Dolly lui écrivit un jour pour lui demander une selle de dame pour Kitty, l’invitant à l’apporter lui-même. Ce fut le coup de grâce; comment une femme de sentiments délicats pouvait-elle ainsi abaisser sa sœur?
Il déchira successivement dix réponses.
Il ne pouvait venir et ne pouvait pas davantage se retrancher derrière des empêchements invraisemblables, ou, qui pis est, prétexter un départ. Il envoya donc la selle sans un mot de réponse, et le lendemain, sentant qu’il avait commis une grossièreté, il partit pour faire une visite lointaine, laissant son intendant chargé des affaires qui lui étaient devenues si pesantes. Swiagesky, un de ses amis, lui avait récemment rappelé sa promesse de venir chasser la bécasse; jusqu’ici, au milieu des occupations qui le retenaient, cette chasse, qui le tentait beaucoup, n’avait pu lui faire entreprendre ce petit voyage. Maintenant il fut content de s’éloigner de la maison, du voisinage des Cherbatzky, et d’aller chasser, remède auquel il avait recours dans ses jours de tristesse.
XXV
Il n’y avait dans le district de Sourof ni chemins de fer ni routes postales, et Levine partit en tarantass avec ses chevaux. À mi-chemin, il fit halte chez un riche paysan; celui-ci, un vieillard chauve, bien conservé, avec une grande barbe rousse grisonnant près des joues, ouvrit la porte cochère en se serrant contre le mur pour faire place à la troïka; il pria Levine d’entrer dans la maison.
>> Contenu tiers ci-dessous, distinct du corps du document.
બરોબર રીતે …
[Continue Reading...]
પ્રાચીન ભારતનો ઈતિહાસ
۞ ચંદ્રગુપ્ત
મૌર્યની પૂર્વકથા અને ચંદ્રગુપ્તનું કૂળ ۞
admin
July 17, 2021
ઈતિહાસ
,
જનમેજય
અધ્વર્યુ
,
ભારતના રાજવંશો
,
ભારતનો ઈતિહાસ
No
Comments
Une jeune femme proprement vêtue, des galoches à ses pieds nus, lavait le plancher à l’entrée de l’izba; elle s’effraya en apercevant le chien de Levine et poussa un cri, mais elle se rassura quand on lui dit qu’il ne mordait pas. De son bras à la manche retroussée elle indiqua la porte de la chambre d’honneur, et cacha son visage en se remettant à laver, courbée en deux.
«Vous faut-il le samovar?
– Oui, je te prie.»
Dans la grande chambre, chauffée par un poêle hollandais, et divisée en deux par une cloison, se trouvaient en fait de meubles: une table ornée de dessins coloriés, au-dessus de laquelle étaient suspendues les images saintes, un banc, deux chaises, et près de la porte une petite armoire contenant la vaisselle. Les volets, soigneusement fermés, ne laissaient pas pénétrer de mouches, et tout était si propre, que Levine fit coucher Laska dans un coin près de la porte, de crainte qu’elle ne salît le plancher, après les nombreux bains qu’elle avait pris dans toutes les mares de la route.